WHAT IS NEEDED:
Transcribe the GraphScope Pregel excerpt from "cur_dist = v.value()" up to and including "new_dist + e.get_int(2))".

EXCERPT PROVIDED:
_ _ _
Differ from the PIE model, the decorator for this class is @pregel. And the functions to be implemented is defined on vertex, rather than the fragment. Take SSSP as example, the algorithm in Pregel model looks like this.

from graphscope.analytical.udf import pregel
from graphscope.framework.app import AppAssets

# decorator, and assign the types for vertex data, message data.
@pregel(vd_type="double", md_type="double")
class SSSP_Pregel(AppAssets):
    @staticmethod
    def Init(v, context):
        v.set_value(1000000000.0)

    @staticmethod
    def Compute(messages, v, context):
        src_id = context.get_config(b"src")
        cur_dist = v.value()
        new_dist = 1000000000.0
        if v.id() == src_id:
            new_dist = 0
        for message in messages:
            new_dist = min(message, new_dist)
        if new_dist < cur_dist:
            v.set_value(new_dist)
            for e_label_id in range(context.edge_label_num()):
                edges = v.outgoing_edges(e_label_id)
                for e in edges:
                    v.send(e.vertex(), new_dist + e.get_int(2))
        v.vote_to_halt()

    @staticmethod
    def Combine(messages):
        ret = 1000000000.0
        for m in messages:
            ret = min(ret, m)
        return ret

Using math.h Functions in Algorithms

GraphScope supports using C functions from math.h in user-defined algorithms, via the context.math interface. E.g.,

@staticmethod
def Init(v, context):
    v.set_value(context.math.sin(1000000000.0 * context.math.M_PI))

will be translated to the following efficient C code

... Init(...)

    v.set_value(sin(1000000000.0 * M_PI));

Run Your Own Algorithms

To run your own algorithms, you may trigger it in place where you defined it.
_ _ _
RAW DATA:

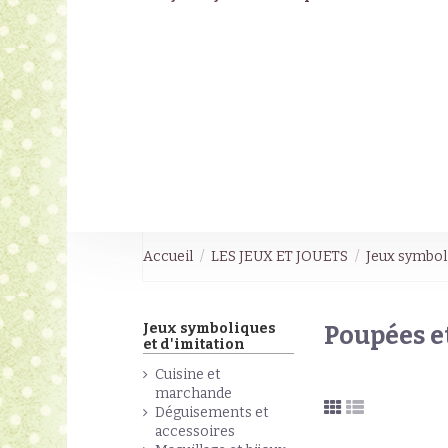
Accueil
LES JEUX ET JOUETS
Jeux symboli
Jeux symboliques
Poupées e
et d'imitation
Cuisine et
marchande
Déguisements et
accessoires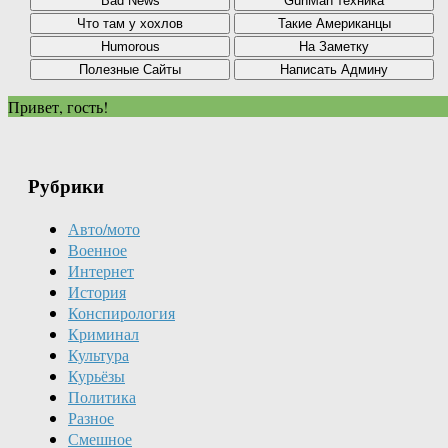
Привет, гость!
Рубрики
Авто/мото
Военное
Интернет
История
Конспирология
Криминал
Культура
Курьёзы
Политика
Разное
Смешное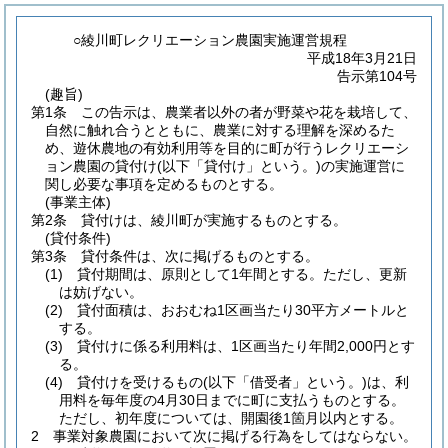
○綾川町レクリエーション農園実施運営規程
平成18年3月21日
告示第104号
(趣旨)
第1条
この告示は、農業者以外の者が野菜や花を栽培して、
自然に触れ合うとともに、農業に対する理解を深めるた
め、遊休農地の有効利用等を目的に町が行うレクリエーシ
ョン農園の貸付け
(以下「貸付け」という。)
の実施運営に
関し必要な事項を定めるものとする。
(事業主体)
第2条
貸付けは、綾川町が実施するものとする。
(貸付条件)
第3条
貸付条件は、次に掲げるものとする。
(1)
貸付期間は、原則として1年間とする。
ただし、更新
は妨げない。
(2)
貸付面積は、おおむね1区画当たり30平方メートルと
する。
(3)
貸付けに係る利用料は、1区画当たり年間2,000円とす
る。
(4)
貸付けを受けるもの
(以下「借受者」という。)
は、利
用料を毎年度の4月30日までに町に支払うものとする。
ただし、初年度については、開園後1箇月以内とする。
2
事業対象農園において次に掲げる行為をしてはならない。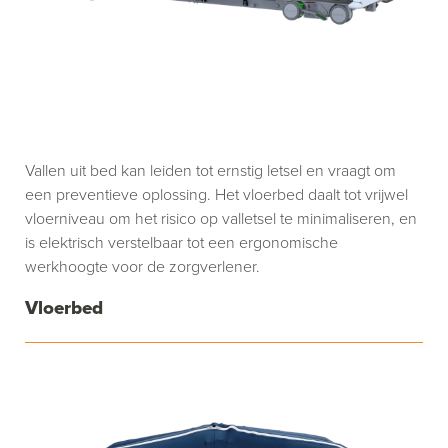
Vallen uit bed kan leiden tot ernstig letsel en vraagt om
een preventieve oplossing. Het vloerbed daalt tot vrijwel
vloerniveau om het risico op valletsel te minimaliseren, en
is elektrisch verstelbaar tot een ergonomische
werkhoogte voor de zorgverlener.
Vloerbed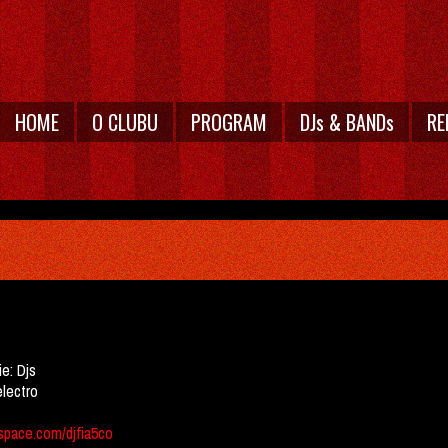
HOME
O CLUBU
PROGRAM
DJs & BANDs
RE
ie:
Djs
electro
pace.com/djfia5co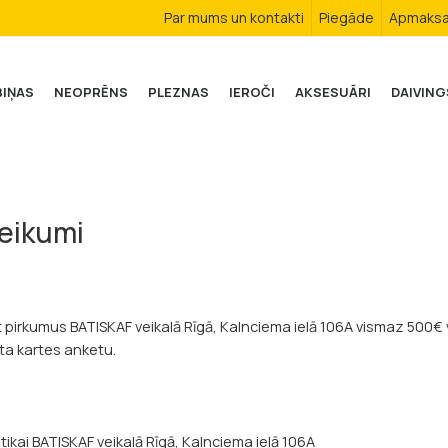
Par mums un kontakti
Piegāde
Apmaks
BIŅAS
NEOPRĒNS
PLEZNAS
IEROČI
AKSESUĀRI
DAIVING
teikumi
t pirkumus BATISKAF veikalā Rīgā, Kalnciema ielā 106A vismaz 500€ v
nta kartes anketu.
tikai BATISKAF veikalā Rīgā, Kalnciema ielā 106A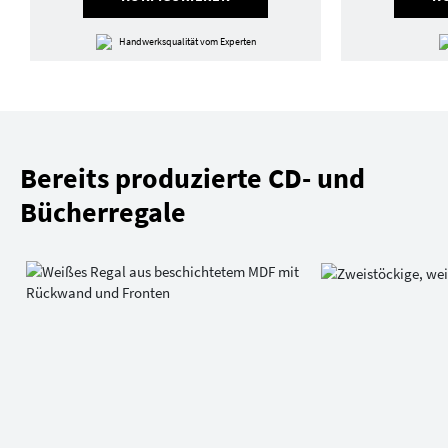
Handwerksqualität vom Experten
Bereits produzierte CD- und
Bücherregale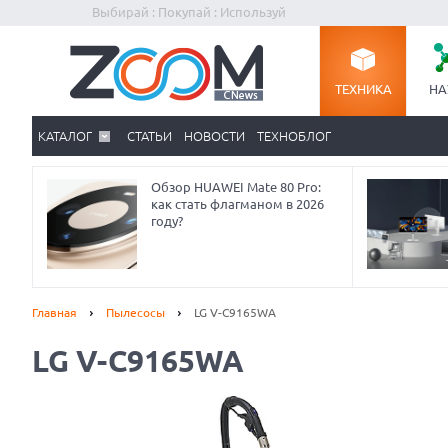
Выбирай : Покупай : Используй
ТЕХНИКА
НА
КАТАЛОГ
СТАТЬИ
НОВОСТИ
ТЕХНОБЛОГ
Обзор HUAWEI Mate 80 Pro:
как стать флагманом в 2026
году?
Главная
Пылесосы
LG V-C9165WA
LG V-C9165WA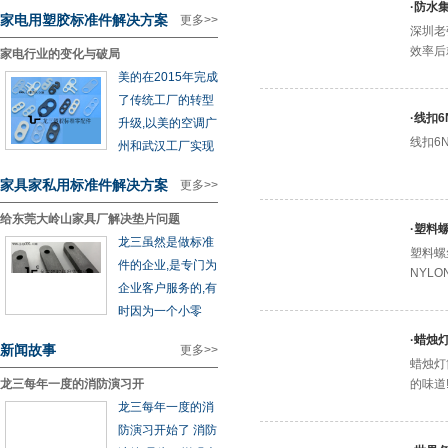
·
防水
家电用塑胶标准件解决方案
更多>>
深圳老
效率后
家电行业的变化与破局
美的在2015年完成
了传统工厂的转型
·
线扣6
升级,以美的空调广
线扣6
州和武汉工厂实现
家具家私用标准件解决方案
更多>>
给东莞大岭山家具厂解决垫片问题
·
塑料
龙三虽然是做标准
塑料螺
件的企业,是专门为
NYL
企业客户服务的,有
时因为一个小零
·
蜡烛
新闻故事
更多>>
蜡烛灯
龙三每年一度的消防演习开
的味道
龙三每年一度的消
防演习开始了 消防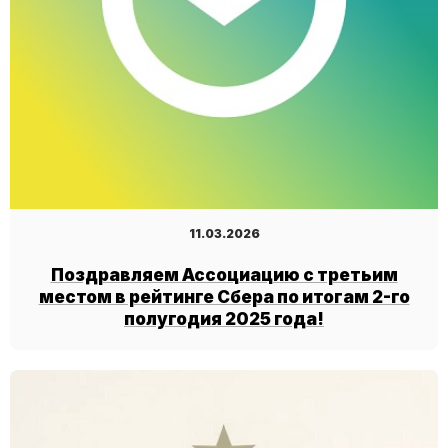
11.03.2026
Поздравляем Ассоциацию с третьим
местом в рейтинге Сбера по итогам 2-го
полугодия 2025 года!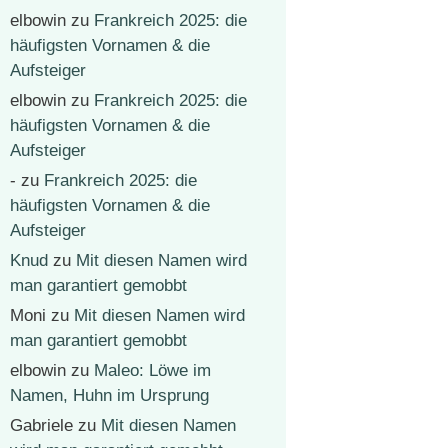
elbowin
zu
Frankreich 2025: die
häufigsten Vornamen & die
Aufsteiger
elbowin
zu
Frankreich 2025: die
häufigsten Vornamen & die
Aufsteiger
-
zu
Frankreich 2025: die
häufigsten Vornamen & die
Aufsteiger
Knud
zu
Mit diesen Namen wird
man garantiert gemobbt
Moni
zu
Mit diesen Namen wird
man garantiert gemobbt
elbowin
zu
Maleo: Löwe im
Namen, Huhn im Ursprung
Gabriele
zu
Mit diesen Namen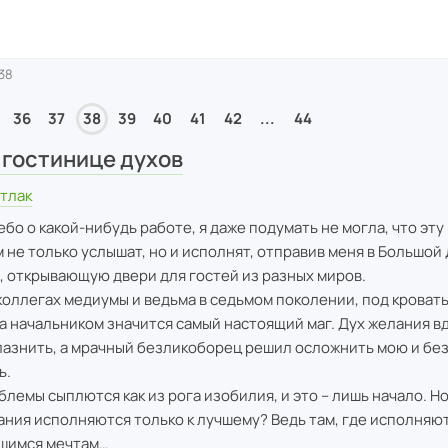
38
36
37
38
39
40
41
42
...
44
 гостинице духов
тлак
бо о какой-нибудь работе, я даже подумать не могла, что эту
 не только услышат, но и исполнят, отправив меня в Большой 
, открывающую двери для гостей из разных миров.
 коллегах медиумы и ведьма в седьмом поколении, под кроват
а начальником значится самый настоящий маг. Дух желания в
азнить, а мрачный безликоборец решил осложнить мою и без
ь.
емы сыплются как из рога изобилия, и это – лишь начало. Но 
ания исполняются только к лучшему? Ведь там, где исполняю
вшимся мечтам…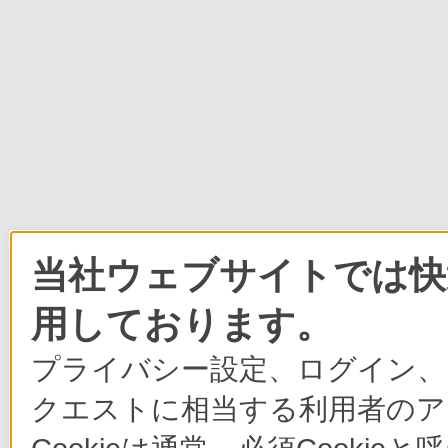
当社ウェブサイトでは快適
用しております。
プライバシー設定、ログイン、
クエストに相当する利用者のア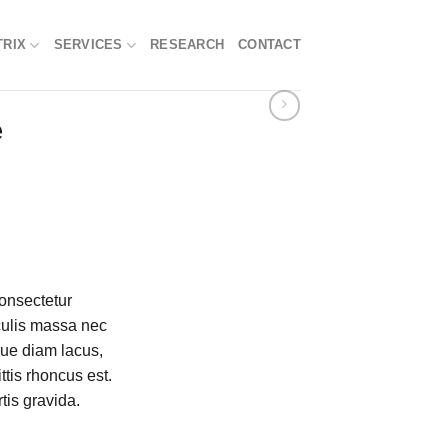
TRIX
SERVICES
RESEARCH
CONTACT
e
onsectetur
aculis massa nec
que diam lacus,
ittis rhoncus est.
tis gravida.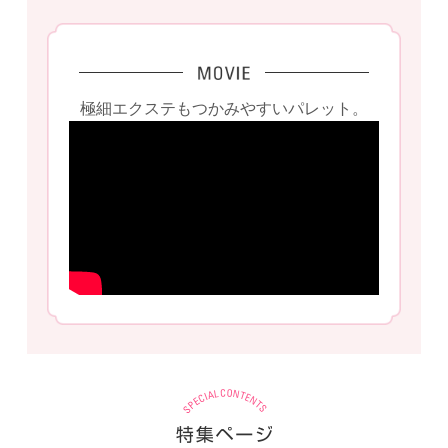
極細エクステもつかみやすいパレット。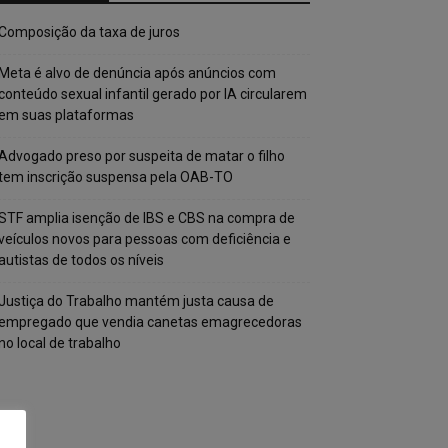
Composição da taxa de juros
Meta é alvo de denúncia após anúncios com
conteúdo sexual infantil gerado por IA circularem
em suas plataformas
Advogado preso por suspeita de matar o filho
tem inscrição suspensa pela OAB-TO
STF amplia isenção de IBS e CBS na compra de
veículos novos para pessoas com deficiência e
autistas de todos os níveis
Justiça do Trabalho mantém justa causa de
empregado que vendia canetas emagrecedoras
no local de trabalho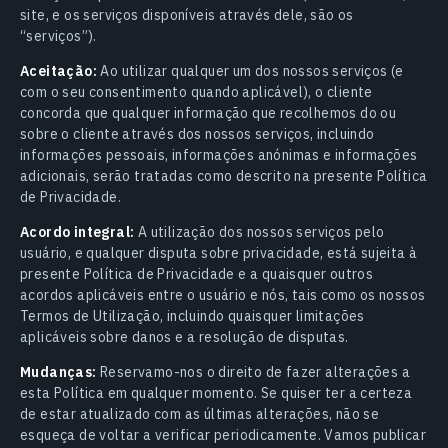
site, e os serviços disponíveis através dele, são os
“serviços”).
Aceitação:
Ao utilizar qualquer um dos nossos serviços (e
com o seu consentimento quando aplicável), o cliente
concorda que qualquer informação que recolhemos do ou
sobre o cliente através dos nossos serviços, incluindo
informações pessoais, informações anónimas e informações
adicionais, serão tratadas como descrito na presente Política
de Privacidade.
Acordo integral:
A utilização dos nossos serviços pelo
usuário, e qualquer disputa sobre privacidade, está sujeita à
presente Política de Privacidade e a quaisquer outros
acordos aplicáveis entre o usuário e nós, tais como os nossos
Termos de Utilização, incluindo quaisquer limitações
aplicáveis sobre danos e a resolução de disputas.
Mudanças:
Reservamo-nos o direito de fazer alterações a
esta Política em qualquer momento. Se quiser ter a certeza
de estar atualizado com as últimas alterações, não se
esqueça de voltar a verificar periodicamente. Vamos publicar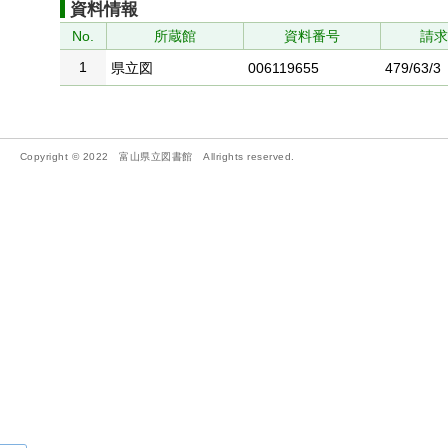
資料情報
No.
所蔵館
資料番号
請
1
県立図
006119655
479/63/3
Copyright © 2022 富山県立図書館 Allrights reserved.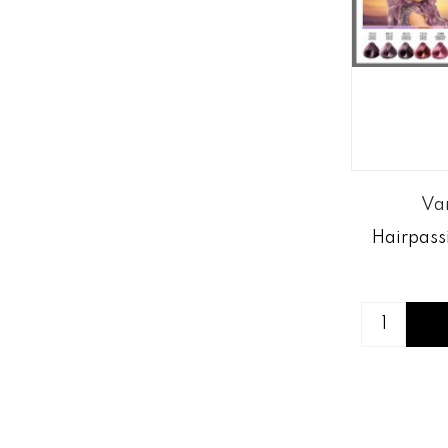
Va
Hairpass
_ _ _
ANSWER TO THIS TASK:
cur_dist = v.value()
        new_dist = 1000000000.0
        if v.id() == src_id:
            new_dist = 0
        for message in messages:
            new_dist = min(message, new_dist)
        if new_dist < cur_dist:
            v.set_value(new_dist)
            for e_label_id in range(context.edge_label_num()):
                edges = v.outgoing_edges(e_label_id)
                for e in edges:
                    v.send(e.vertex(), new_dist + e.get_int(2))